Fragmento del texto ->
Efectivamente, alrededor de un 70% de la producción 2019/20 de lana malvinense aún no se ha vendido a pesar de que solo entre marzo de 2019 al mismo mes de este año cayó entre el 20 y el 30%. Con la pandemia, la situación se agravó fuertemente.

Los habitantes de las Islas Malvinas atribuyen la caída de los precios a diversos factores, entre los que predominan el Brexit, la guerra comercial entre China y Estados Unidos, y por supuesto, el parate económico producto de la pandemia del COVID-19.

Desde el gobierno colonial de las Islas Malvinas argumentan que están desarrollando “medidas específicas del sector” con la finalidad de ayudar a las empresas y se muestran “optimista sobre las perspectivas a mediano y largo plazo para la industria ovina y de la lana”. Para ello, esperan una fuerte inversión del gobierno de Gran Bretaña para para el sector.

Problemas para resolver ->
[a] Duplica el pasaje del fragmento sobre la lana de Malvinas que va de "Los habitantes de" a "pandemia del COVID-19.".
[b] Retoma el fragmento sobre la lana de Malvinas y continúalo a partir de su última oración.

Datos en bruto ->
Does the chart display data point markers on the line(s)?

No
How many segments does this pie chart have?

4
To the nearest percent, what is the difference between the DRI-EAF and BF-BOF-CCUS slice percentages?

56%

Tus respuestas escritas ->
[a]
Los habitantes de las Islas Malvinas atribuyen la caída de los precios a diversos factores, entre los que predominan el Brexit, la guerra comercial entre China y Estados Unidos, y por supuesto, el parate económico producto de la pandemia del COVID-19.

[b]
Según Robert Hall, de “Falklands Woolgrowers” , la temporada 2019/2020 tuvo precios más bajos a partir de 2019 como resultado de la caída de la demanda de China y que hasta el 11 de marzo, cuando la Organización Mundial de la Salud declaró pandemia al coronavirus, los precios de habían sido similares a temporadas recientes.

Además, las condiciones “se volvieron inimaginablemente peores a partir de marzo de 2020 cuando el COVID-19 forzó el cierre del sector minorista de moda y textil, resultando en que la demanda de fibra a lo largo de la cadena de fabricación frenó abruptamente. Las fábricas de toda Europa están en un bloqueo prolongado.”

Además, cabe destacar que la industria en Nueva Zelanda y Sudáfrica está cerrada y los fabricantes en el Reino Unido y Europa también frenaron la producción.

“Las pocas fábricas que aún funcionan actualmente procesan las existencias existentes mientras pueden. Ninguno está comprando lana actualmente; ninguno está vendiendo productos, sin embargo, este es el momento en que los fabricantes normalmente deberían estar ocupados procesando nuevos pedidos para el próximo invierno del norte. Las empresas textiles y los minoristas de moda han cerrado sus tiendas en todo el mundo”.